1.In what disease states were angiotensinogen levels increased? What are the implications of this?
Hypertension and heart failure, because there is an over activity of renin-angiotensin-aldosterone system (RAAS). This leads to more angiotensin II in the body and thus it will increase the production of angiotensinogen. The implication of this is more angiotensinogen is present for the formation of angiotensin II which worsens the disease state because it causes vasoconstriction effects for example.

2.What is the reason why drugs that inhibit the angiotensin system by acting on angiotensin receptors have fewer side effects than those that inhibit AOE?
The angiotensin antagonists act directly on the receptors and will immediately elicit the therapeutic effect without exerting an effect on another system and thus there are fewer side effects present, where with the ACE inhibitors it will have an effect on the bradikini system. AOE converts bradykinin to its inactive peptide, when the enzyme is inhibited it means there will be increased levels of bradikinin. These high levels give rise to side effects, namely a dry cough and bronchoconstriction, which can have a bad effect on asthma leaders, for example.
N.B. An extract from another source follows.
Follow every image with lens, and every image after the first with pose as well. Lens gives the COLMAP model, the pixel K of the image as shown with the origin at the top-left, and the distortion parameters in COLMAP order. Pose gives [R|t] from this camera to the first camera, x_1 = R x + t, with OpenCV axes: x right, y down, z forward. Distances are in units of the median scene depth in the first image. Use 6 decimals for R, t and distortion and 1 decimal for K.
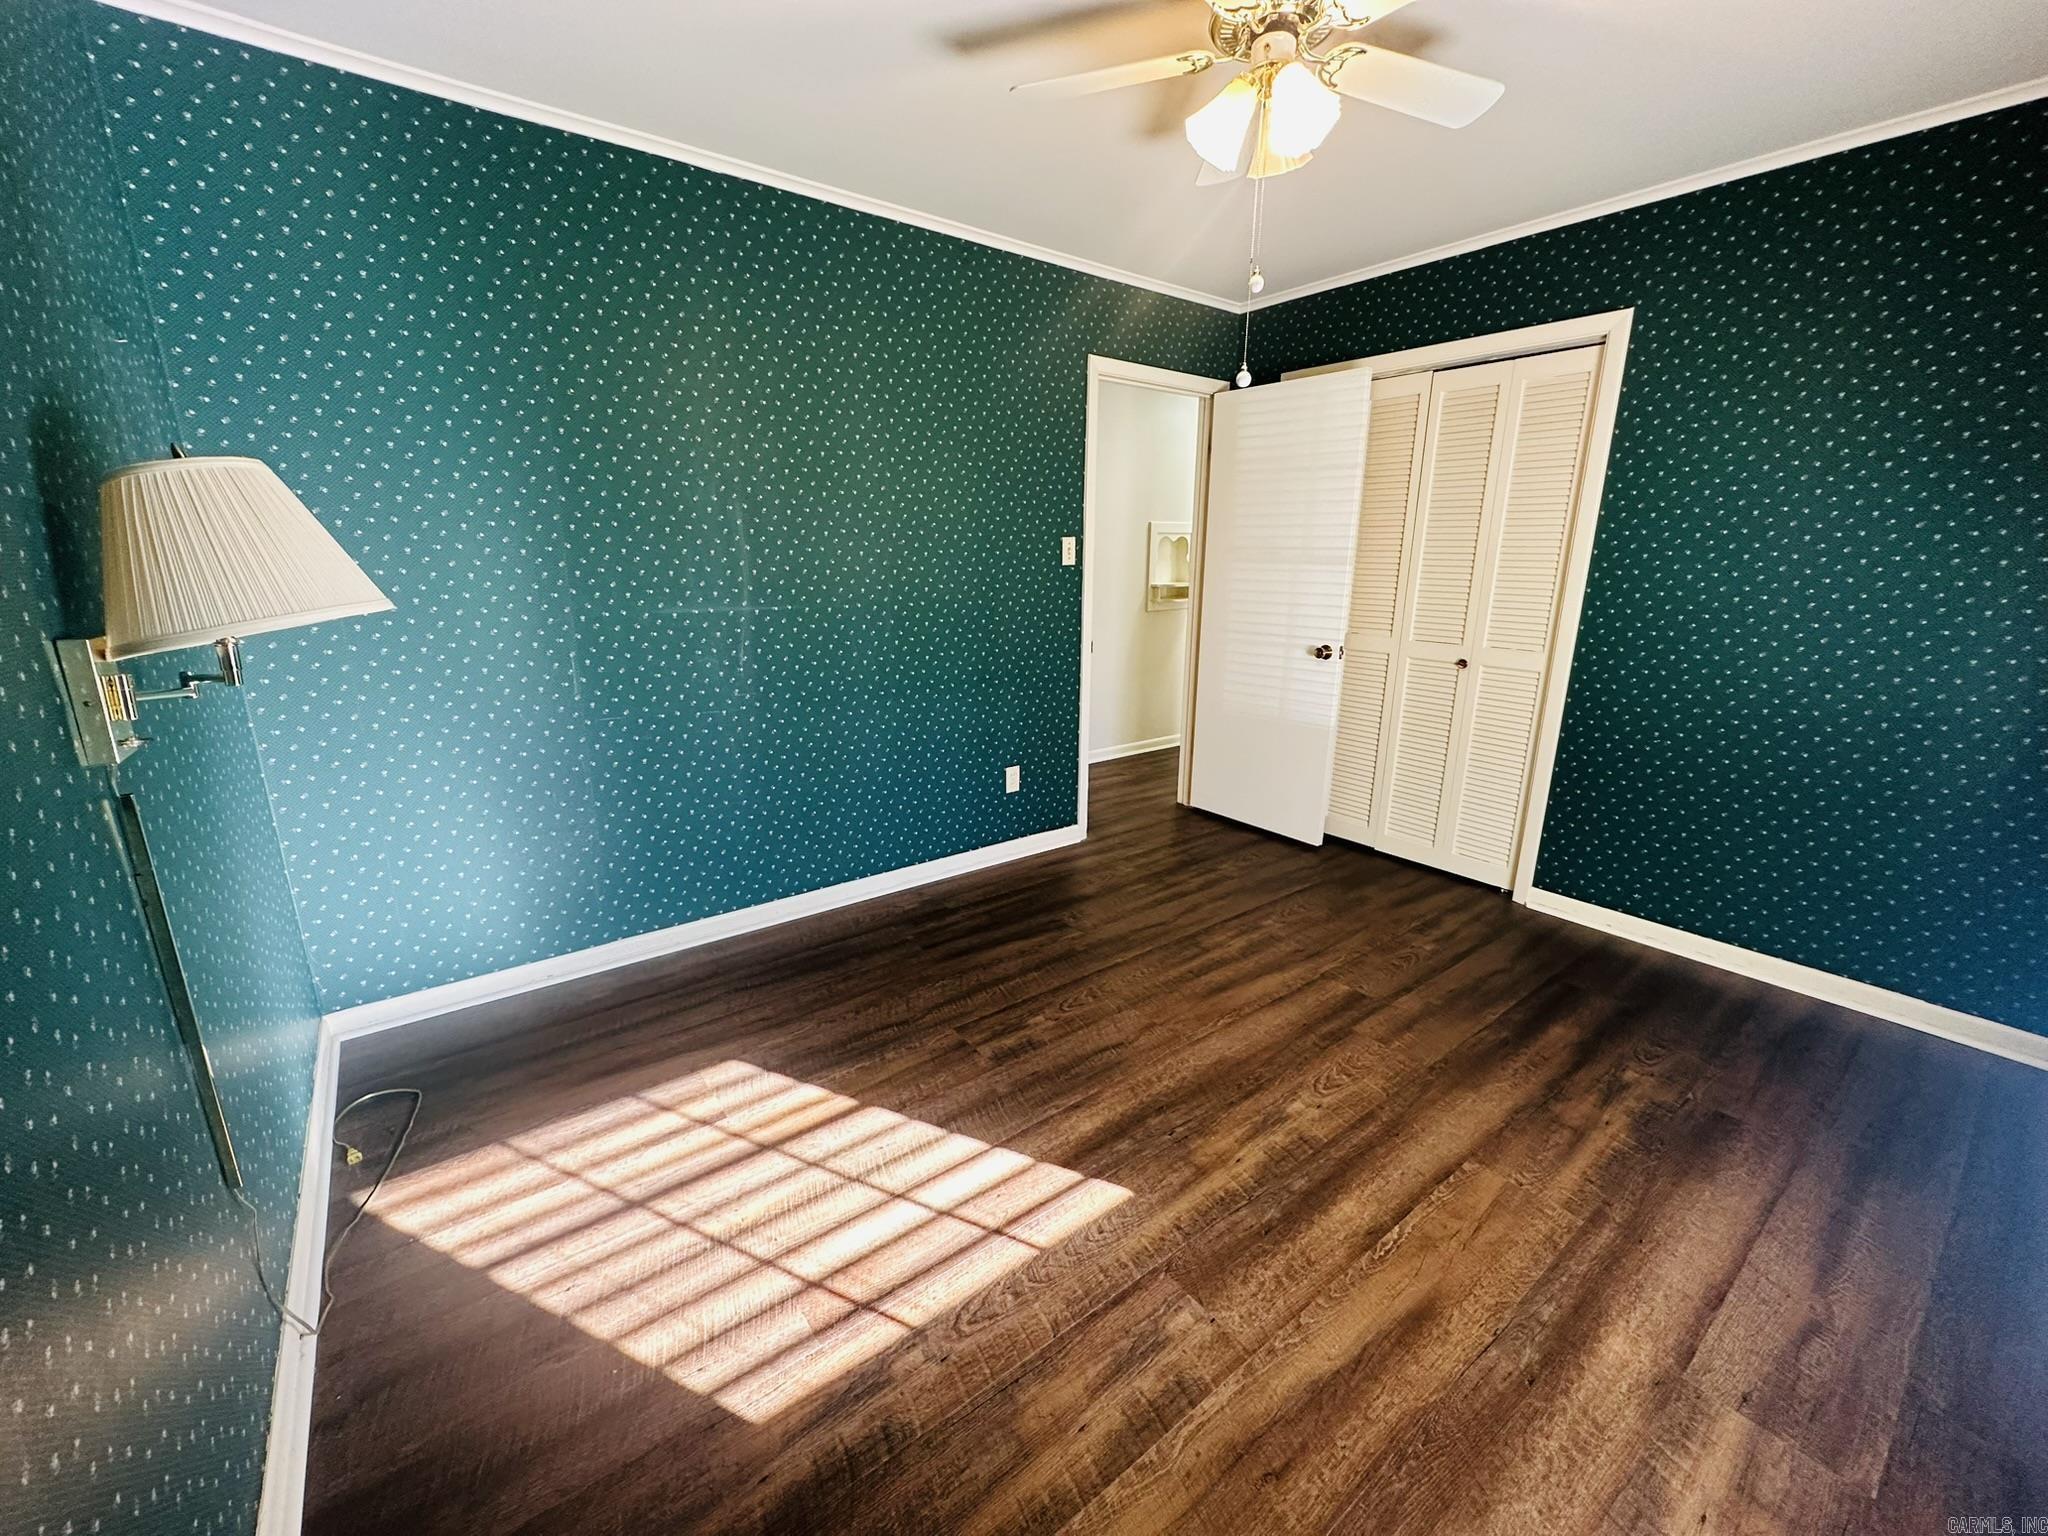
lens RADIAL K [[819.8, 0, 1026.0], [0, 819.8, 769.5], [0, 0, 1]] dist [-0.001258, -0.000044]
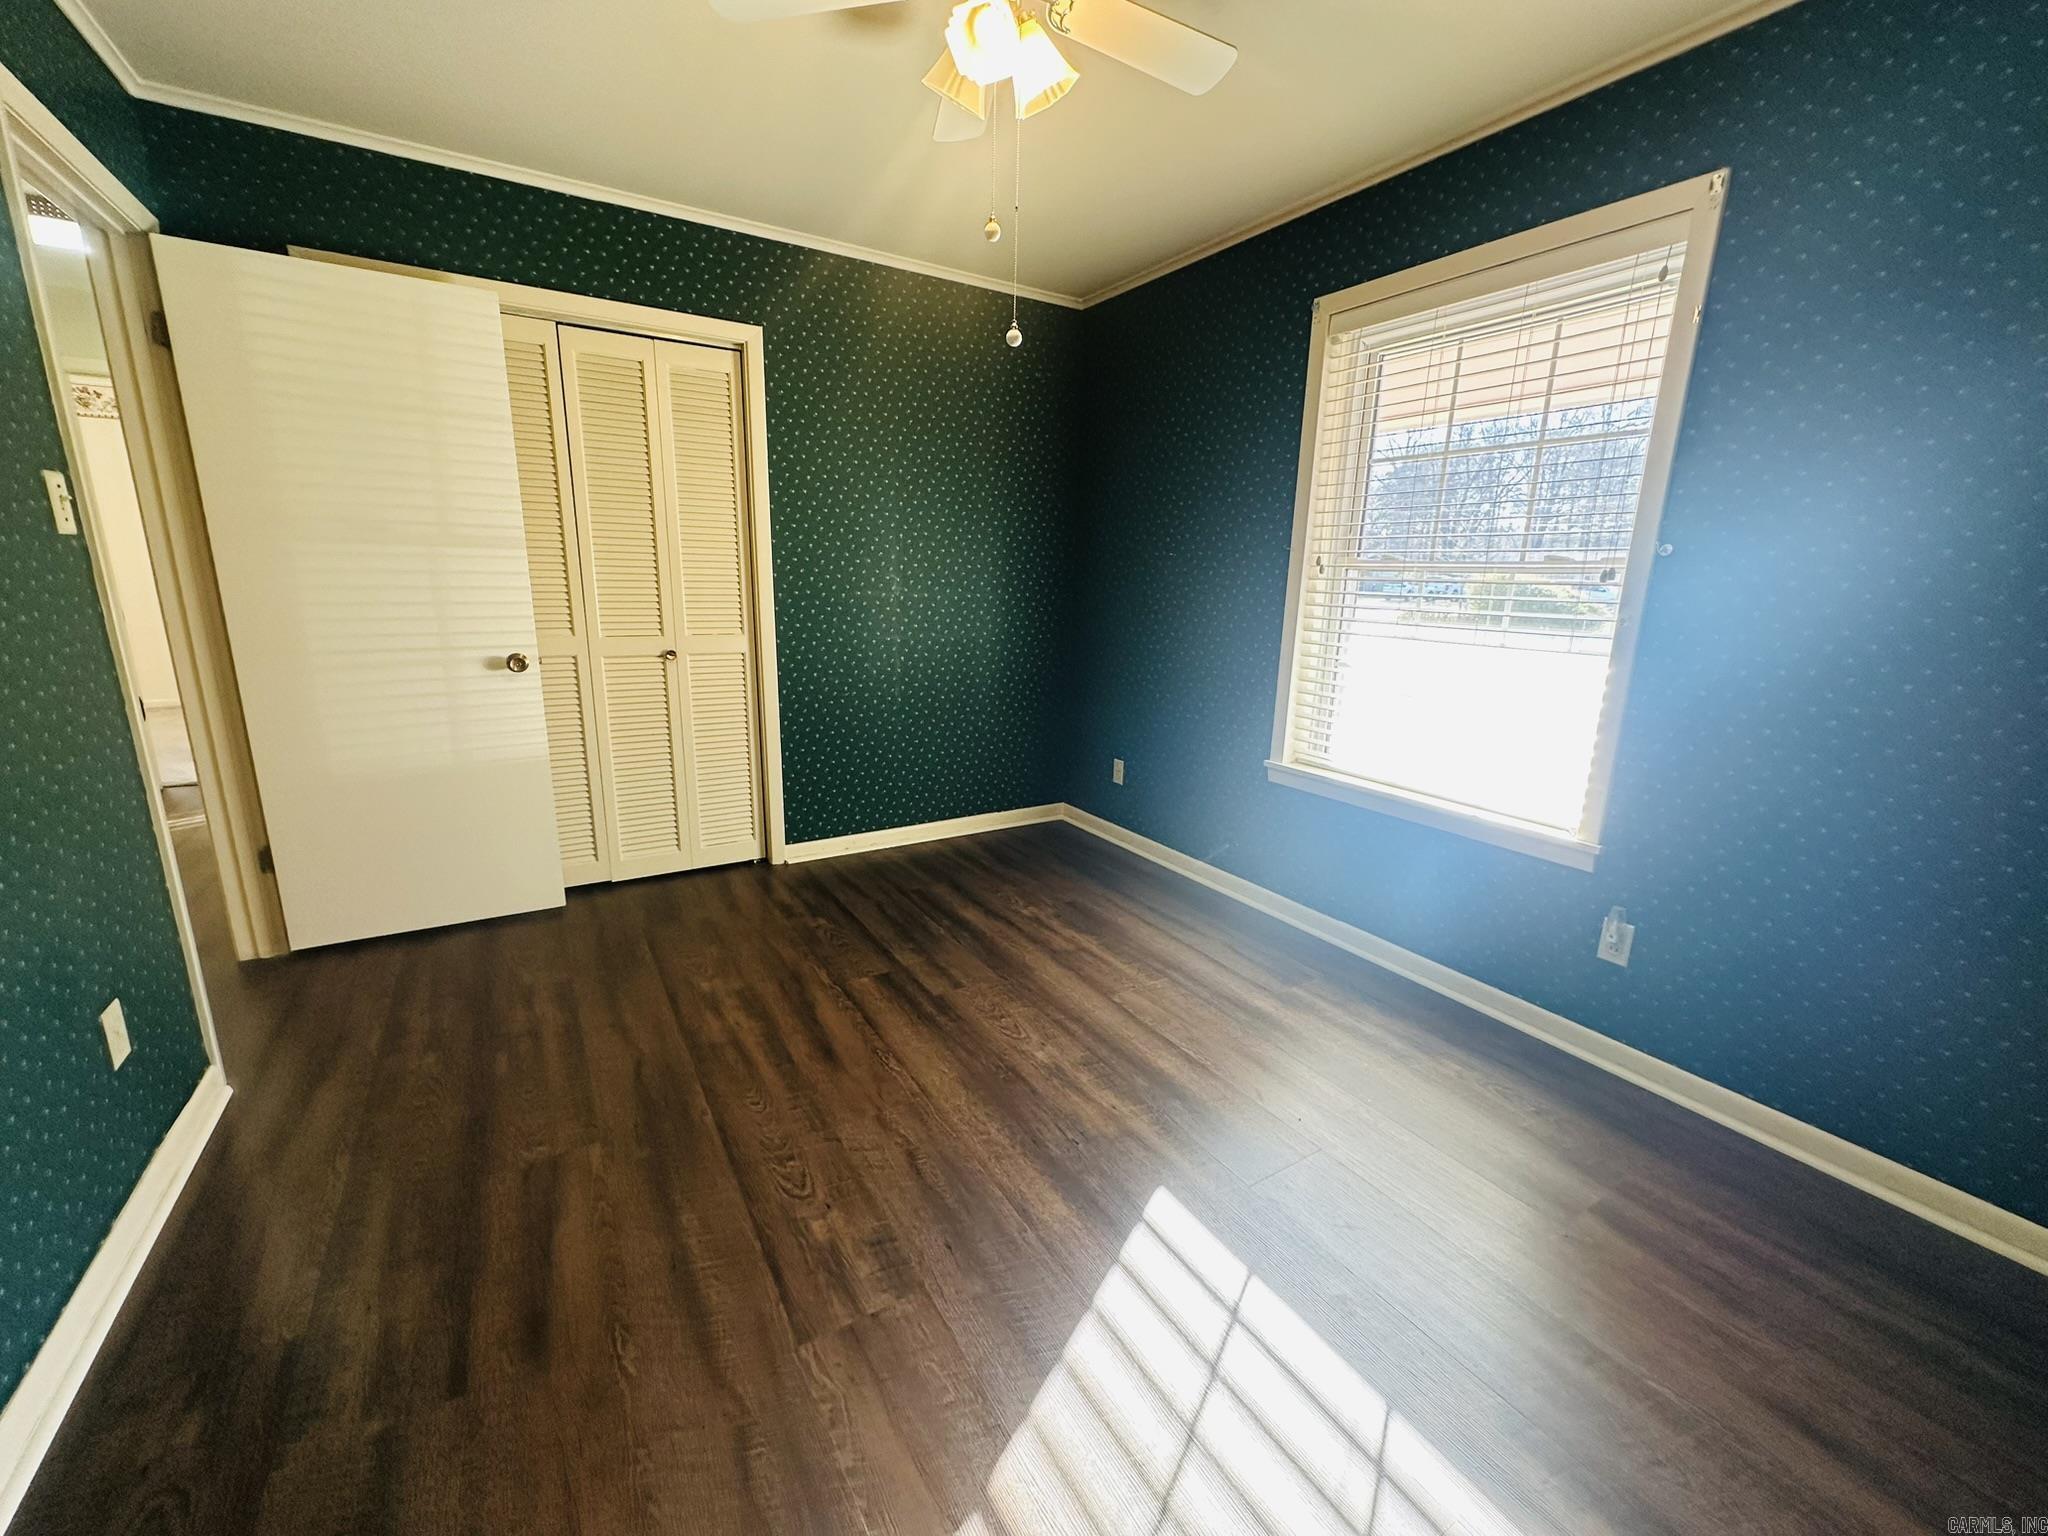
lens RADIAL K [[819.8, 0, 1024.2], [0, 819.8, 764.7], [0, 0, 1]] dist [-0.001258, -0.000044]
pose [[0.096722, -0.232328, 0.967816, -0.437819], [0.235062, 0.950201, 0.204608, -0.121773], [-0.967156, 0.207707, 0.146517, 0.562450]]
3.In what way do ACE inhibitors have a dual mechanism of action in the treatment of hypertension?
AOE acts on two systems namely where angiotensin II is formed and bradykinin is converted to inactive form.
 When AOE is inhibited it gives rise to the inhibition of angiotensin II formation because it means angiotensin II is not present to elicit vasoconstrictive and increase in blood volume effects so blood pressure will decrease.
Bradykinin has hypotensive activity because it is a vasodilator and if the AOE is not present to convert bradikinin to inactive peptide, it means that there is an increased concentration of bradikinin present and therefore a greater effect on the decrease in blood pressure.

4.What type of angiotensin receptors does losartan and similar drugs work on? Do they have any effects, directly or indirectly, on other angiotensin II receptors?
Lorsartan is a competing antagonist and acts on the AT1 receptors. They have an indirect effect on AT2 receptors. This is because the long use of these antagonists can lead to an increase in renin release and therefore there is an increase in angiotensin II that can bind to these AT2 receptors and elicit a vasodilatory effect that can be beneficial for treatment.

5.What are the physiological effects of quinines on arteries and veins? Do other autacoids play a role in this action? Explain.
The physiological effect is arterial dilatation and venous contraction, other autacoids namely prostaglandins also play a role in the blood vessels because they are released in response to quinines.

6.Which receptor is probably most involved in the clinically important effects of quinines?
Bradycin receptors. (B1 & B2)

7.In what ways are natriuretic peptides potentially effective in treating hypertension as well as congestive heart failure?
Atrial natriuretic peptide (ANP) and Brain natriuretic peptide (BNP) are both effective in both conditions because they are vasodilatory and decrease blood volume by inducing natriuresis and diuresis. This can lead to a decrease in blood pressure as well as preload and afterload on the heart.

8.What is neprylisine and what is the rationale for inhibiting its activity in the treatment of heart failure. Can you name the remedy that is used as such. Also refer to study unit 1 where you also dealt with the specific remedy.
Niprylisine is the enzyme that breaks down ANP and BNP. A niprylisine inhibitor such as Sucubitril is effective in treating heart failure because it prevents the breakdown of ANP and BNP which means they increase their concentration. This therefore leads to a better effect of natriuresis and diuresis which decreases the blood volume and it relieves tension on the heart. This drug can be combined with valsartan, valsartan is an angiotensin II antagonist and will therefore counteract the effects of RAAS. The name of the combined remedy is Entresto.

9.Give examples of endothelial-derived vasodilators and vasoconstrictors.
Vasodilators: Bosentan. (endothelial antagonist)
Vasoconstrictors: Endothelin 1, 2 and 3.